Advance directives may either be written or oral, but they must be witnessed by two individuals. One of these witnesses must not be a spouse or a blood relative. These directives can be created at any time, including after a diagnosis of a serious or life-threatening illness. However, it is generally advised to include an advance directive as part of broader estate planning. Florida law also recognizes advance directives legally executed in other states. 

Advance directives are flexible and may be changed or revoked at any time through proper requirements and with the intent to change or revoke. Any changes should be written, signed, dated, and witnessed by two individuals to be valid. Creating a new advance directive will automatically replace an older version. Additionally, a principal can revoke a directive orally through a physical act, such as physically destroying the original document. Destruction can be done in any capacity. 

There are three primary types of advance directives recognized in Florida: 

  1. Living Will – This document outlines the principal’s preferences regarding life-prolonging medical treatments in the event they are unable to communicate. 
  1. Health Care Surrogate Designation – This allows the principal to appoint another person to make health care decisions on their behalf if they become incapacitated. 
  1. Anatomical Donation – This specifies the principal’s wish to donate organs or body tissue after death. 

An individual may choose to complete one, two, or all three types depending on their specific needs or circumstances. Forms for each type of advance directive are readily available online and should be filled out carefully and accurately. 

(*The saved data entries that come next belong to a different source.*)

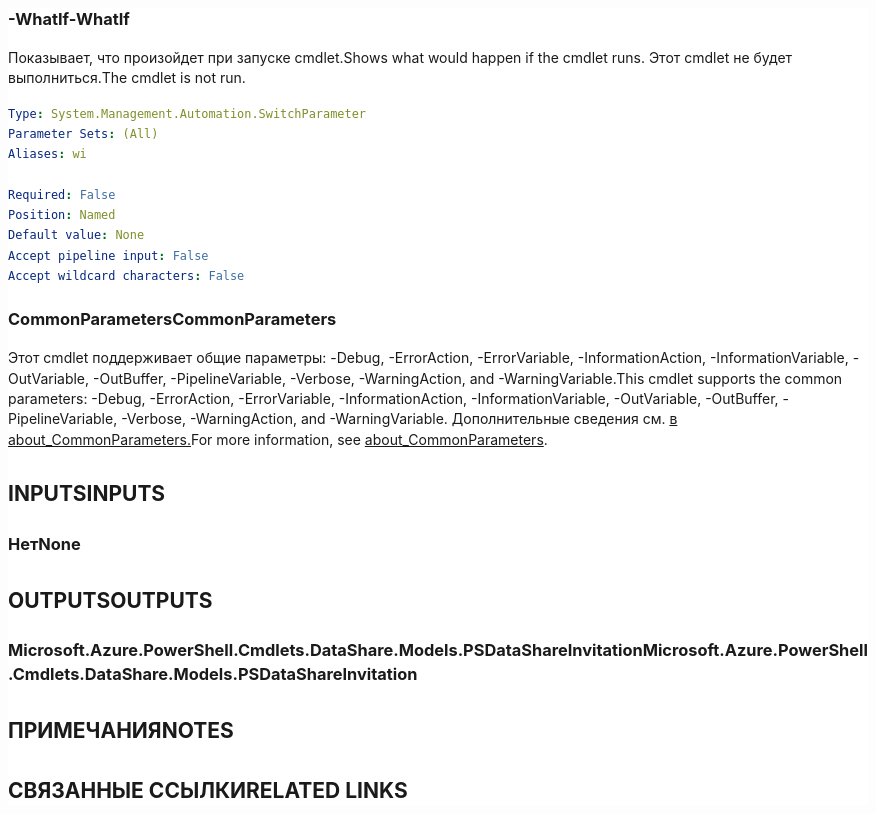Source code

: ### <span data-ttu-id="cb92b-132">-WhatIf</span><span class="sxs-lookup"><span data-stu-id="cb92b-132">-WhatIf</span></span>
<span data-ttu-id="cb92b-133">Показывает, что произойдет при запуске cmdlet.</span><span class="sxs-lookup"><span data-stu-id="cb92b-133">Shows what would happen if the cmdlet runs.</span></span>
<span data-ttu-id="cb92b-134">Этот cmdlet не будет выполниться.</span><span class="sxs-lookup"><span data-stu-id="cb92b-134">The cmdlet is not run.</span></span>

```yaml
Type: System.Management.Automation.SwitchParameter
Parameter Sets: (All)
Aliases: wi

Required: False
Position: Named
Default value: None
Accept pipeline input: False
Accept wildcard characters: False
```

### <span data-ttu-id="cb92b-135">CommonParameters</span><span class="sxs-lookup"><span data-stu-id="cb92b-135">CommonParameters</span></span>
<span data-ttu-id="cb92b-136">Этот cmdlet поддерживает общие параметры: -Debug, -ErrorAction, -ErrorVariable, -InformationAction, -InformationVariable, -OutVariable, -OutBuffer, -PipelineVariable, -Verbose, -WarningAction, and -WarningVariable.</span><span class="sxs-lookup"><span data-stu-id="cb92b-136">This cmdlet supports the common parameters: -Debug, -ErrorAction, -ErrorVariable, -InformationAction, -InformationVariable, -OutVariable, -OutBuffer, -PipelineVariable, -Verbose, -WarningAction, and -WarningVariable.</span></span> <span data-ttu-id="cb92b-137">Дополнительные сведения см. [в about_CommonParameters.](http://go.microsoft.com/fwlink/?LinkID=113216)</span><span class="sxs-lookup"><span data-stu-id="cb92b-137">For more information, see [about_CommonParameters](http://go.microsoft.com/fwlink/?LinkID=113216).</span></span>

## <span data-ttu-id="cb92b-138">INPUTS</span><span class="sxs-lookup"><span data-stu-id="cb92b-138">INPUTS</span></span>

### <span data-ttu-id="cb92b-139">Нет</span><span class="sxs-lookup"><span data-stu-id="cb92b-139">None</span></span>

## <span data-ttu-id="cb92b-140">OUTPUTS</span><span class="sxs-lookup"><span data-stu-id="cb92b-140">OUTPUTS</span></span>

### <span data-ttu-id="cb92b-141">Microsoft.Azure.PowerShell.Cmdlets.DataShare.Models.PSDataShareInvitation</span><span class="sxs-lookup"><span data-stu-id="cb92b-141">Microsoft.Azure.PowerShell.Cmdlets.DataShare.Models.PSDataShareInvitation</span></span>

## <span data-ttu-id="cb92b-142">ПРИМЕЧАНИЯ</span><span class="sxs-lookup"><span data-stu-id="cb92b-142">NOTES</span></span>

## <span data-ttu-id="cb92b-143">СВЯЗАННЫЕ ССЫЛКИ</span><span class="sxs-lookup"><span data-stu-id="cb92b-143">RELATED LINKS</span></span>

The main advantage of having an advance directive is that it ensures the principal’s medical and posthumous wishes are honored, especially during times when they may not be able to voice their preferences. Without an advance directive, decisions may fall to a court-appointed guardian or to relatives such as a spouse, adult children, parents, siblings, or close friends. Not having an advance directive may lead to the principal’s wants or needs not being met. 

It is essential that the person designated to carry out the advance directive, often known as a surrogate or agent, agrees to accept this responsibility. These responsibilities should be discussed thoroughly in advance to ensure the designated person understands the principal’s best wishes. It is also wise to distribute copies of the advance directive to other important individuals in the principal’s life. This includes attorneys, close family members, and healthcare providers to ensure the advance directive is accessible when needed, especially if the primary decision-maker is unavailable. 

Advance directives provide peace of mind and clarity for both individuals and their families. Taking the time to create and communicate one’s wishes ensures better preparation and dignity during times of serious illness or crisis.